One Washington homeowner was met with a stark reality when they asked Reddit how to convince a homeowners association to allow the installation of artificial turf in their front yard.
“Since some cities are asking residents to cut back on water use, is there a way to get the city/county/etc. to step in and ‘force’ HOAs to allow fake grass in front yards?” the poster wrote in early October in the r/Washington subreddit. “… This is our first house in WA. all of our houses in AZ had fake grass. yes a long time ago fake grass was obvious. now fake grass can look pretty good. I’d rather take the hit on installing fake grass, than dealing with the constant mowing, watering, seeding, fertilizing, etc.”
“Please don’t use fake grass. It sheds large amounts of microplastics. You’d be poisoning the ecosystem,” another said. “No HOA should allow fake grass on the basis it permanently pollutes the environment, and our environment is going through enough [right now].
“Considering native xeriscaping. You can actively help the ecosystem by feeding pollinators and providing habitat rather than putting down fake grass that leeches toxins into the earth.”
Someone else called fake grass “disgusting,” and one user wrote: “Apologies for not directly answering your question, but I do want to chime in that I hope you consider the environmental impact of fake grass and consider more natural, native species of plans.

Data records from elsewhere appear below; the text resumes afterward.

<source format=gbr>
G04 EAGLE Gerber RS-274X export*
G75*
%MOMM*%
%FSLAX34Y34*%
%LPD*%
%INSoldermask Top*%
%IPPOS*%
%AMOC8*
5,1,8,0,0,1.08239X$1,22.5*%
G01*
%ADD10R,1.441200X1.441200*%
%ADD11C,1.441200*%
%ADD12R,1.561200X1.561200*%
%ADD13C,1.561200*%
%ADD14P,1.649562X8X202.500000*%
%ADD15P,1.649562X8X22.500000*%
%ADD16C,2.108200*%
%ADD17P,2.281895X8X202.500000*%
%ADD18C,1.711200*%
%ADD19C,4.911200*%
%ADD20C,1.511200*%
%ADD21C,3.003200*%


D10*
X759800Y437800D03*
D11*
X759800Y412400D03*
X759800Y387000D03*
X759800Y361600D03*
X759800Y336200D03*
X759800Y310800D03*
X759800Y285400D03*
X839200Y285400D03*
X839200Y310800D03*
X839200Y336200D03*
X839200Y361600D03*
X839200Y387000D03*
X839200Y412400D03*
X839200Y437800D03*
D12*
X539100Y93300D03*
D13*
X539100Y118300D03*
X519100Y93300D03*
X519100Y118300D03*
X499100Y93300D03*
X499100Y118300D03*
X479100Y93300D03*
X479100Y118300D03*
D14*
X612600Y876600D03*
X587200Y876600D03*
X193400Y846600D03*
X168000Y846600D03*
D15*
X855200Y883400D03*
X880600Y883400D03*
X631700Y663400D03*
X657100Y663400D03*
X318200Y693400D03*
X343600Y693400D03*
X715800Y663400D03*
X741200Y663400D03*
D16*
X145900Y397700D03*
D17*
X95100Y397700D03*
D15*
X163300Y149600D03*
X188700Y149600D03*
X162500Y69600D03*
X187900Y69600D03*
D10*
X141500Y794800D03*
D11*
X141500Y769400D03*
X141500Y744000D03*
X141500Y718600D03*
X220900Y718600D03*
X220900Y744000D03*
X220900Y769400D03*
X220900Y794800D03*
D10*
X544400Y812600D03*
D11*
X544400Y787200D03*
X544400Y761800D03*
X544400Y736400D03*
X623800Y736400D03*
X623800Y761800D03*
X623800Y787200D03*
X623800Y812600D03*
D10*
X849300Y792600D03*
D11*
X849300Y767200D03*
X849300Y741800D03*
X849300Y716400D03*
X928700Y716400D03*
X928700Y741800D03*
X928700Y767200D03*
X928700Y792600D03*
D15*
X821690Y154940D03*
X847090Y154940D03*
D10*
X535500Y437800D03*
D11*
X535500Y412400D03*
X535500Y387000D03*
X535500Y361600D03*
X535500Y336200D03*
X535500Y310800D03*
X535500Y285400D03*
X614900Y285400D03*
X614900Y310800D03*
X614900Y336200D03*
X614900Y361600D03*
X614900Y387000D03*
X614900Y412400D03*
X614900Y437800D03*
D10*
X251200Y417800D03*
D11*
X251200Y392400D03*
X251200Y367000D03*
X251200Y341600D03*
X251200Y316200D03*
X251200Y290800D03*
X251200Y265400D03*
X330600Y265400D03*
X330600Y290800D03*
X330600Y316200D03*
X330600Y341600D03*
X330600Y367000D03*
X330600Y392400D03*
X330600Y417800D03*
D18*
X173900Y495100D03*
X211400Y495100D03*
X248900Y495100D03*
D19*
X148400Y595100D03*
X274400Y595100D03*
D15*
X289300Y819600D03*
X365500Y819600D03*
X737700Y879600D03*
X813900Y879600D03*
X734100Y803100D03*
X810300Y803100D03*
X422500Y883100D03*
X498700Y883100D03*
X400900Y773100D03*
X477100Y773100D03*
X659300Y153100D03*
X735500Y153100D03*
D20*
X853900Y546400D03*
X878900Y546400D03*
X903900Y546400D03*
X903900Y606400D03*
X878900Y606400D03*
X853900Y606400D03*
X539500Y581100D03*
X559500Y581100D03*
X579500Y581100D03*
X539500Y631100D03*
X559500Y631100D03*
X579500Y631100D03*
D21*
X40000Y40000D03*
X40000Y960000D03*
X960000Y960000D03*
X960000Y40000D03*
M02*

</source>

Also, I think some of the researching coming out about fake grass and turf, etc., potentially causing cancer is something worth keeping in mind.”
Xeriscaping is landscaping that requires little to no irrigation, and if ditching your lawnmower is the goal, the results can be breathtaking, as they were for the Redditor who shared their yard transformation this summer.

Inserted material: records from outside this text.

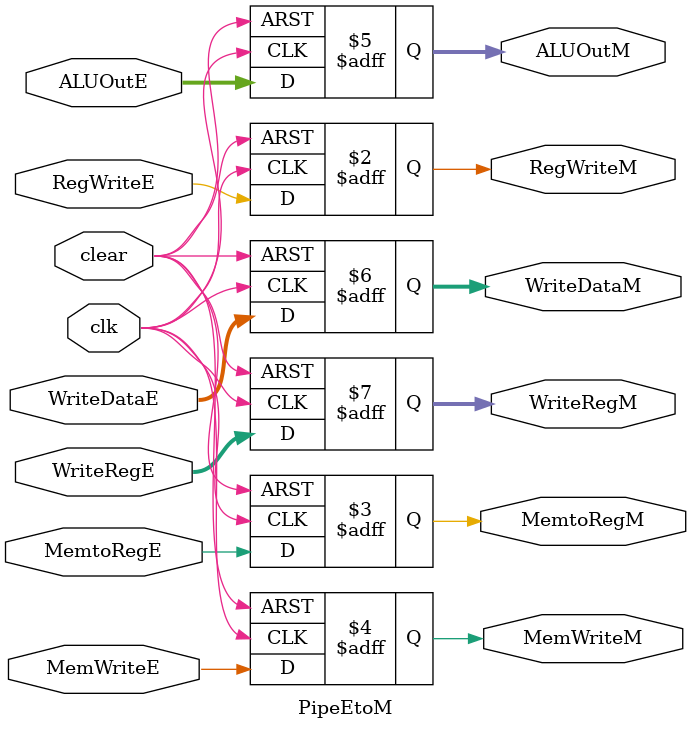
<source format=sv>
`timescale 1ns / 1ps


module PipeEtoM(input logic clk, clear,
                input logic RegWriteE, MemtoRegE, MemWriteE,
                input logic [31:0] ALUOutE, WriteDataE,
                input logic [4:0] WriteRegE,
                output logic RegWriteM, MemtoRegM, MemWriteM,
                output logic [31:0] ALUOutM, WriteDataM,
                output logic [4:0] WriteRegM
                );
                
                always_ff @(posedge clk or posedge clear)
                begin
                    if ( clear )
                    begin
                        RegWriteM <= 0;
                        MemtoRegM <= 0;
                        MemWriteM <= 0;
                        ALUOutM <= 0;
                        WriteDataM <= 0;
                        WriteRegM <= 0;
                    end
                    else begin
                        RegWriteM <= RegWriteE;
                        MemtoRegM <= MemtoRegE;
                        MemWriteM <= MemWriteE;
                        ALUOutM <= ALUOutE;
                        WriteDataM <= WriteDataE;
                        WriteRegM <= WriteRegE;
                    end
                end
endmodule

</source>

The benefits include drought resistance, water conservation, lessened or eliminated need for chemicals, and the promotion of biodiversity, which solve all the poster’s stated issues and more.
Artificial turf is also not the panacea it’s marketed to be — “don’t make such an investment thinking it’s a low-cost, zero-maintenance, long-term solution,” The New York Times said — and can even carry a funk factor if you have a pet that urinates outdoors.
Moreover, it has been linked to cancer, including the deaths of six former Major League Baseball players who long played on the synthetic surface.
A 2022 study showed that chemicals in turf — including polycyclic aromatic hydrocarbons, phthalates, and per- and polyfluoroalkyl substances — are known carcinogens, neurotoxicants, mutagens, and endocrine disruptors.